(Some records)
........

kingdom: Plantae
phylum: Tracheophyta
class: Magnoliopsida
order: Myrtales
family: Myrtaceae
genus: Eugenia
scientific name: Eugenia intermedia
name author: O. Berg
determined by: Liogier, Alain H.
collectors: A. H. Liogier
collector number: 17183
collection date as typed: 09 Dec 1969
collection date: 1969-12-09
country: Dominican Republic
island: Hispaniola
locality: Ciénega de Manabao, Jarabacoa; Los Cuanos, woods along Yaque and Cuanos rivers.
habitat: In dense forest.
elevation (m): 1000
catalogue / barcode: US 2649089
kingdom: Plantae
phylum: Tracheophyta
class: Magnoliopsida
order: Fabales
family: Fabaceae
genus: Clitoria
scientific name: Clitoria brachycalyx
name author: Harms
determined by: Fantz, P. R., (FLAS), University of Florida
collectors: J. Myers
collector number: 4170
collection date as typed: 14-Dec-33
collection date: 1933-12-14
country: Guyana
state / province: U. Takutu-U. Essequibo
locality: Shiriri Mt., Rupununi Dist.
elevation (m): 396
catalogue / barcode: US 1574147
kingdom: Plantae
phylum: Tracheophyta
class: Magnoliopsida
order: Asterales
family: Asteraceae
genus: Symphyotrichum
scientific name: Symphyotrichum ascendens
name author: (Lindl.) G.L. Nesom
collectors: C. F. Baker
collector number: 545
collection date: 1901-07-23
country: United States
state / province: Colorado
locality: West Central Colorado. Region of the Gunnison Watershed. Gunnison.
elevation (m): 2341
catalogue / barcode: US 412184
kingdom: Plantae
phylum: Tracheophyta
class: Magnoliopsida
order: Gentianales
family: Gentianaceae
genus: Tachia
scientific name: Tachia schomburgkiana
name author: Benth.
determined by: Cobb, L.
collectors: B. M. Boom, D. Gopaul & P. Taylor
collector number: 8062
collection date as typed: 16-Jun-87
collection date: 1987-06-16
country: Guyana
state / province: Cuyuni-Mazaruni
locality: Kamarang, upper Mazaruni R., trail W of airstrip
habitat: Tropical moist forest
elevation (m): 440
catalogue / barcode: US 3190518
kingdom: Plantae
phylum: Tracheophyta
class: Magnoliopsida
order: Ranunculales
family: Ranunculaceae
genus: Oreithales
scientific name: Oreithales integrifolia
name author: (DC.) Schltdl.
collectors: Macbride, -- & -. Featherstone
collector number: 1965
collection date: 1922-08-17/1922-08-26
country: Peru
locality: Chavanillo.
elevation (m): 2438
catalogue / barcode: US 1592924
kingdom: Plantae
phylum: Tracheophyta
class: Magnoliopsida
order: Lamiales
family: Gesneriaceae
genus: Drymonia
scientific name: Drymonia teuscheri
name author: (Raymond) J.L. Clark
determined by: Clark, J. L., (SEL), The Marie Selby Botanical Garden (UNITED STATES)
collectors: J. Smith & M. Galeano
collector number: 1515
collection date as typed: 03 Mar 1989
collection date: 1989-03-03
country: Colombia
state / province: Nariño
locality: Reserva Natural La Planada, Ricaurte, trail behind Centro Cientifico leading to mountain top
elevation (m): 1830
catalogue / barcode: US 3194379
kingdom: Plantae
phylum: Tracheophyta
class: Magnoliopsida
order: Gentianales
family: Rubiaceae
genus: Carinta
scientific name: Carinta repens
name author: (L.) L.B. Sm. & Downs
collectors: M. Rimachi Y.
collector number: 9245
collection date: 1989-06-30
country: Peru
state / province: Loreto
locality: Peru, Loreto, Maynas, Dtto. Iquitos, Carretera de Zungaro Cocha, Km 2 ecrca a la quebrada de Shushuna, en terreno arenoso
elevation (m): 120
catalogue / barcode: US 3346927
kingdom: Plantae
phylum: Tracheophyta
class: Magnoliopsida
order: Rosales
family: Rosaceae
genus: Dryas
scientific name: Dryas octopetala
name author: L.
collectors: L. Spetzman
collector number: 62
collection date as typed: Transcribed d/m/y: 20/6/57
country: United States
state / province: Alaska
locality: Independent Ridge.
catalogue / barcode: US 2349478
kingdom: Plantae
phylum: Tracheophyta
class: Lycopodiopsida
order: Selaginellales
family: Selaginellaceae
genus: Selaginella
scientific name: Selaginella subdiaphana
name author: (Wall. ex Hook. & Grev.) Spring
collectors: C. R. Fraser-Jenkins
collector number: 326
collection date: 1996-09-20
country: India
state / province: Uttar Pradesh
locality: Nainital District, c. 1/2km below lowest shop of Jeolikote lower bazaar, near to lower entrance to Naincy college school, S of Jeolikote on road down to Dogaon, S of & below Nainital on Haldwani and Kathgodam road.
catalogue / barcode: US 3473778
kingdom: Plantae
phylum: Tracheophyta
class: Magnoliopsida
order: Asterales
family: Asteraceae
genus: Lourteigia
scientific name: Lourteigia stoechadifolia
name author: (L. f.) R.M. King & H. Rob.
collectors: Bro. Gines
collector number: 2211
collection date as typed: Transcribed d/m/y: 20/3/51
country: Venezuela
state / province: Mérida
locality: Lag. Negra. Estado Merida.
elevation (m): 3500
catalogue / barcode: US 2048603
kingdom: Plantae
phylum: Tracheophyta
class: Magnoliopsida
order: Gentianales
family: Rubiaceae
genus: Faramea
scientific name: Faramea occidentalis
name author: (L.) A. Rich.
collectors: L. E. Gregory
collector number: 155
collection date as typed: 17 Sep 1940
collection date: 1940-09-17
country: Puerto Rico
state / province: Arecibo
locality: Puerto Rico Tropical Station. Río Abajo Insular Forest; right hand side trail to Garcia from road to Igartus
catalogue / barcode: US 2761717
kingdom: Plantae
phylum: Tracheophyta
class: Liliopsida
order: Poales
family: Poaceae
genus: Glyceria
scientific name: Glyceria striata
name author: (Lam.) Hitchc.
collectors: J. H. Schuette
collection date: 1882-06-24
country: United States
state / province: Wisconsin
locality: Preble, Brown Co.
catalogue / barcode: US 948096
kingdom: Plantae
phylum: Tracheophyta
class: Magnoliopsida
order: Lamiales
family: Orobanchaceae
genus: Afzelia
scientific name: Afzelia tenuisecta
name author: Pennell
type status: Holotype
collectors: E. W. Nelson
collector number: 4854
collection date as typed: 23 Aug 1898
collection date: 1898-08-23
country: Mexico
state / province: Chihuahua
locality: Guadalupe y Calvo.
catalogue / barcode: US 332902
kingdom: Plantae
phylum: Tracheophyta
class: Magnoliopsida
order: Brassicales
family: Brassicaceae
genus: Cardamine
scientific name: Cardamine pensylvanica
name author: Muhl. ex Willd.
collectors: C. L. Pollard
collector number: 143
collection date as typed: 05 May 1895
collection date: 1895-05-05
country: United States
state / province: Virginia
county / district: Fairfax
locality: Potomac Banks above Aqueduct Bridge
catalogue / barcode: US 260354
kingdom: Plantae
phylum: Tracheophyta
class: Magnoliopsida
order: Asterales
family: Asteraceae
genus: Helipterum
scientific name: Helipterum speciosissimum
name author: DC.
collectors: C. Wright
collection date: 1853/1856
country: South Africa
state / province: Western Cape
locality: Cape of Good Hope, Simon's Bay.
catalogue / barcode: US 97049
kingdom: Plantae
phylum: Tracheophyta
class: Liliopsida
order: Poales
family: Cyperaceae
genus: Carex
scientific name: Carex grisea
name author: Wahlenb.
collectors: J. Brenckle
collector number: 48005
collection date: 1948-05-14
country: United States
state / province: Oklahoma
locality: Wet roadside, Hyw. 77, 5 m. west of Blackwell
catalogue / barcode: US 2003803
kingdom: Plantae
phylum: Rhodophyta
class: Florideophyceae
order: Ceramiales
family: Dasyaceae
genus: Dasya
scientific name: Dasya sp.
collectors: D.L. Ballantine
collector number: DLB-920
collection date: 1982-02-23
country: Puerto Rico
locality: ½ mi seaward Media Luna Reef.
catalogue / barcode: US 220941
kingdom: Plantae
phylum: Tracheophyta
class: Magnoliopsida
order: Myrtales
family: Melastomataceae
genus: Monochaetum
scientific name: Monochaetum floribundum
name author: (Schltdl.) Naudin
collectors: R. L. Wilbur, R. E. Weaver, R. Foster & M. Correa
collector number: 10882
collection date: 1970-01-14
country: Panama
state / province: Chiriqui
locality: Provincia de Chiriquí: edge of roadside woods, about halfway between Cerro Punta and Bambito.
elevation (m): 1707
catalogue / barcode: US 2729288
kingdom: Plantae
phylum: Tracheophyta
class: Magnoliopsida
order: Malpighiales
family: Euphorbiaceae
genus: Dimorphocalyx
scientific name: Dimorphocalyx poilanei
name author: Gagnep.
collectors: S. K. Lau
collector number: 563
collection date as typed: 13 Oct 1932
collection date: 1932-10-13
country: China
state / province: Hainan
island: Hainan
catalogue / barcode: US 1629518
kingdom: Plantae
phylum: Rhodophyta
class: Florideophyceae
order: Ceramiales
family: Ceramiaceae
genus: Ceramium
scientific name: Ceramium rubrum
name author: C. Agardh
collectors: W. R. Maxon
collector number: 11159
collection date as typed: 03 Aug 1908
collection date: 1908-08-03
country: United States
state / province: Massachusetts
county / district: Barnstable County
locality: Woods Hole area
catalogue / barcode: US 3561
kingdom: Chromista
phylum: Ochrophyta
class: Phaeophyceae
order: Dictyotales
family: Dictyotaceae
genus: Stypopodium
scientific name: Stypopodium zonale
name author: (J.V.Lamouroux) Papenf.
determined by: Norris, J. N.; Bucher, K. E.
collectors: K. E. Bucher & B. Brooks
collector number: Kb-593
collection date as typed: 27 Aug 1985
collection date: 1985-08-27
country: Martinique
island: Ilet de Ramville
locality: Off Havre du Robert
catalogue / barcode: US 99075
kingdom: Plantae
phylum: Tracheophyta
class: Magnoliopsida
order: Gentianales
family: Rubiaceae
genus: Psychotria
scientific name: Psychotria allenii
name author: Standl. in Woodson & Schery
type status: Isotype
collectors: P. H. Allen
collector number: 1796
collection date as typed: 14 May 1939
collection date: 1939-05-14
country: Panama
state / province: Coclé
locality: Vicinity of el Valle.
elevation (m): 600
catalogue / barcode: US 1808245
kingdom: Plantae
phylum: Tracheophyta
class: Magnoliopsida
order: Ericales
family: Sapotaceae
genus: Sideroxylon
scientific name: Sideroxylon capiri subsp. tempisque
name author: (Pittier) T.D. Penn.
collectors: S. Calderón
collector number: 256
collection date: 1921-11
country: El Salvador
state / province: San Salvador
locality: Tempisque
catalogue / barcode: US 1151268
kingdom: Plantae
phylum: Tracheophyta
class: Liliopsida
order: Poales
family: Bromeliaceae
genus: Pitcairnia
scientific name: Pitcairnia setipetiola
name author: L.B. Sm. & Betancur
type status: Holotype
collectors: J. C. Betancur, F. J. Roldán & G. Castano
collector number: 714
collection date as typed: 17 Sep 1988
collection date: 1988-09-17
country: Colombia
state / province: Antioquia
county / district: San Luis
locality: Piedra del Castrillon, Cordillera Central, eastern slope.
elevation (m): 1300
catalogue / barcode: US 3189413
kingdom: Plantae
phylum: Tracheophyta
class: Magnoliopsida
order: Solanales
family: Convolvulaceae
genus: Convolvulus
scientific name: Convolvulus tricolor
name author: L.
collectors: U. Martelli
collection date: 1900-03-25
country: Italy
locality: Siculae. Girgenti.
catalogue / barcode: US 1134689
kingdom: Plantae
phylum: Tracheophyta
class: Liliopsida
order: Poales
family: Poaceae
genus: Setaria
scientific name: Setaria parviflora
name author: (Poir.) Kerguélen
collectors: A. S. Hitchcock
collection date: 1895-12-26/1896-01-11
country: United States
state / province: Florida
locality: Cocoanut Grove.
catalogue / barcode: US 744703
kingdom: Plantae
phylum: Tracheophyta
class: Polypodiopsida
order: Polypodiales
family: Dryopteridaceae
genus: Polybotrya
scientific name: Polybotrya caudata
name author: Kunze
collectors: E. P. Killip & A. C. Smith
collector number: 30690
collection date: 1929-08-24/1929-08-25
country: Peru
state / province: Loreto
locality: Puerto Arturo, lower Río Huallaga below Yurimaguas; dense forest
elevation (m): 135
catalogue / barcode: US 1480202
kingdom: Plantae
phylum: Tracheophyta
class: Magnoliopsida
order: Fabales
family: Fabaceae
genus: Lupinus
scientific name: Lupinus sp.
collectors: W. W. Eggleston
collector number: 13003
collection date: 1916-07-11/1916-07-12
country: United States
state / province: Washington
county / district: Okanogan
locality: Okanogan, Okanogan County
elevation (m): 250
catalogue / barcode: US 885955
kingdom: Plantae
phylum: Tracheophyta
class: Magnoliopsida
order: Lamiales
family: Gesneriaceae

........

Exercise objective:
Please repeat the records above word for word, from the first line up to and including the line with "collector number: 4170".

Written solution:
kingdom: Plantae
phylum: Tracheophyta
class: Magnoliopsida
order: Myrtales
family: Myrtaceae
genus: Eugenia
scientific name: Eugenia intermedia
name author: O. Berg
determined by: Liogier, Alain H.
collectors: A. H. Liogier
collector number: 17183
collection date as typed: 09 Dec 1969
collection date: 1969-12-09
country: Dominican Republic
island: Hispaniola
locality: Ciénega de Manabao, Jarabacoa; Los Cuanos, woods along Yaque and Cuanos rivers.
habitat: In dense forest.
elevation (m): 1000
catalogue / barcode: US 2649089
kingdom: Plantae
phylum: Tracheophyta
class: Magnoliopsida
order: Fabales
family: Fabaceae
genus: Clitoria
scientific name: Clitoria brachycalyx
name author: Harms
determined by: Fantz, P. R., (FLAS), University of Florida
collectors: J. Myers
collector number: 4170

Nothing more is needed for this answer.